有給休暇を退職前にしっかりと使う!

有給休暇は、労働基準法で明確に定められている従業員の権利です。具体的には、6か月以上勤務していて8割以上の労働日に出勤していると一年間に10日以上の有給休暇が支給されることになっています。

 

しかし、現実には有給休暇を取る権利は非常に微妙な位置づけになっていることが多いようです。それは、一言で言えば有給休暇を取りにくい雰囲気ということです。取りにくい雰囲気が会社全体にあったり、同僚への気遣い、また取得の申請の時に上司に嫌味を言われるなどのケースがよくあります。

 

とは言え、有給休暇の権利を使わないのは惜しいので会社や上司・同僚などに気兼ねをしなくて済む退職前にフルに取得してしまいましょう。

 

その方法のまずひとつめは、退職日にだけ出勤することにして退職前は有給に充ててしまうことです。
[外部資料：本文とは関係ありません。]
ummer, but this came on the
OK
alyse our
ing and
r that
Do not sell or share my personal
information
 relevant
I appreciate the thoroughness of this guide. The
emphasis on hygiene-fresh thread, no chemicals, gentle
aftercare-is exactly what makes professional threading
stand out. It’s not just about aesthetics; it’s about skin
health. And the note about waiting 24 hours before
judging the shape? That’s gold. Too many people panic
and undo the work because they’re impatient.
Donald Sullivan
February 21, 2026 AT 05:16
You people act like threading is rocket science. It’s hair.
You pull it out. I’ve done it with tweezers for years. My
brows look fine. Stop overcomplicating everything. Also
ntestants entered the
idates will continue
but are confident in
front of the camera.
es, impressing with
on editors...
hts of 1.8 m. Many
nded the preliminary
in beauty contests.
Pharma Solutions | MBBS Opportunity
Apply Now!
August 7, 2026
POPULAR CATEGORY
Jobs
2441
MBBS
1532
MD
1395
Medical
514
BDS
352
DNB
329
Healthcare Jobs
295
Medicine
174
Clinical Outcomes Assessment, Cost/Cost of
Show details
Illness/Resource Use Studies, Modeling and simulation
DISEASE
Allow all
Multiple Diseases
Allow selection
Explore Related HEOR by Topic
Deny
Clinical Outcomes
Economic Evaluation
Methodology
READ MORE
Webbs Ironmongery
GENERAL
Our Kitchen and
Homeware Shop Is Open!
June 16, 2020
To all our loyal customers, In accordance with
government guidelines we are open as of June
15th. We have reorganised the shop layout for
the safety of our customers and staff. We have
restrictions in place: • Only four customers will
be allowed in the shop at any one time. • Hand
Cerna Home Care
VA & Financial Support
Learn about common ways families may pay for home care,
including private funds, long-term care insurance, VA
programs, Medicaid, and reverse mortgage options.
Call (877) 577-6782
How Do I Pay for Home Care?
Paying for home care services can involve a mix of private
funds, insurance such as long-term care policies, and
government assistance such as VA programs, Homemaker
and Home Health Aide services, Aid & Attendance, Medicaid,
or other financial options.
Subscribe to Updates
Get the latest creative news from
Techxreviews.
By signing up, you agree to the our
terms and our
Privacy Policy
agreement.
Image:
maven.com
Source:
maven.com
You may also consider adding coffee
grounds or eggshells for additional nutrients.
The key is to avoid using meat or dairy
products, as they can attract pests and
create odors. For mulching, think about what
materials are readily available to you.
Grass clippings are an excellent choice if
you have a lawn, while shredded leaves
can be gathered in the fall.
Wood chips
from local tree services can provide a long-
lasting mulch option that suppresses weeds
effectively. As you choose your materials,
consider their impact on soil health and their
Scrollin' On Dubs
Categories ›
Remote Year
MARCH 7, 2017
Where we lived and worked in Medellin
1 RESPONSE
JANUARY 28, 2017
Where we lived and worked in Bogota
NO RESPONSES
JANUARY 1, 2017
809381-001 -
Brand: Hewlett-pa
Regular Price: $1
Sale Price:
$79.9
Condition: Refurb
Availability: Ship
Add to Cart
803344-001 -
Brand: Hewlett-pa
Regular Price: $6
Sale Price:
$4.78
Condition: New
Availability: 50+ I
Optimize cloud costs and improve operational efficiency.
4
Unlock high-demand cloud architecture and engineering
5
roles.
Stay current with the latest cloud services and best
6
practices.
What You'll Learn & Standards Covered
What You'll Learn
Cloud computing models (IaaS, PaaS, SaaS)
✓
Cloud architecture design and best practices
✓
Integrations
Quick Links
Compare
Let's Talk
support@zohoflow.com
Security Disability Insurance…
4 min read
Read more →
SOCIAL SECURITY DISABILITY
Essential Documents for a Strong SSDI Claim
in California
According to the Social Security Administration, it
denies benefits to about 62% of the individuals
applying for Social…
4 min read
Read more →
この有給休暇ですが、事業所ごとに仕組みは異なりますが勤続の年数に応じて年間に取得できる有給休暇の日数も増えていくのが一般的です。また、年度内に取得しきれなかった有給休暇については翌年度にある程度繰越することができる会社も多いので、退職前にまとめて取得するとなるとかなりの日数休むことができるはずです。

 

ただし、年次有給休暇が社員の当然の権利である一方で事業所側には「時期変更権」という権利が認められています。これは、いかなる努力や手段を講じても業務に差し障りが出てしまうことが明らかな場合は社員から取得の申請があった有給休暇について取る時期をずらして欲しいと言える、会社側に認められた権利のことです。退職するとなると、気兼ねはなくても業務上の引継ぎや自分に与えられている業務をきちんとこなしておくことは社会人としてのルールです。よって、退職日を決める時に残っている有給休暇の日数をチェックし、退職の直前にまとめて取得する場合業務の繁忙期にあたってしまわないかを確認するのが退職する側の最低限のモラルであるといえます。

 

この辺りのスケジュールを調整し、繁忙期にあたらない時期に残っている有給休暇をまとめて取得できるように、また後は退職の日まで出勤しないという時までに残務整理や引継ぎを定時の時間内に終わらせておけるよう仕事の段取りを計画的にたてることも大変重要です。

 

また、残りの有給休暇の買い上げを会社に対して交渉するという方法もあります。

有給休暇は取得するために定められているので勤続している人の有給休暇を事業所が買い上げることは違法とされています。しかし退職する場合は有給休暇の買い上げが認められています。例えばあと10日で退職という人の有給休暇が10日以上残っていたら全部を消化してから退職するというのは不可能だからです。でも、退職にあたっては有給休暇の買い上げが認められるというのは雇用者側の義務にはなっていないので待っていて買い上げてもらえるケースは皆無に近いはずです。

 

よって、退職する時に有給休暇の残りを買い取ってもらおうと思ったら自分の方から会社に働きかけるしか手段はありません。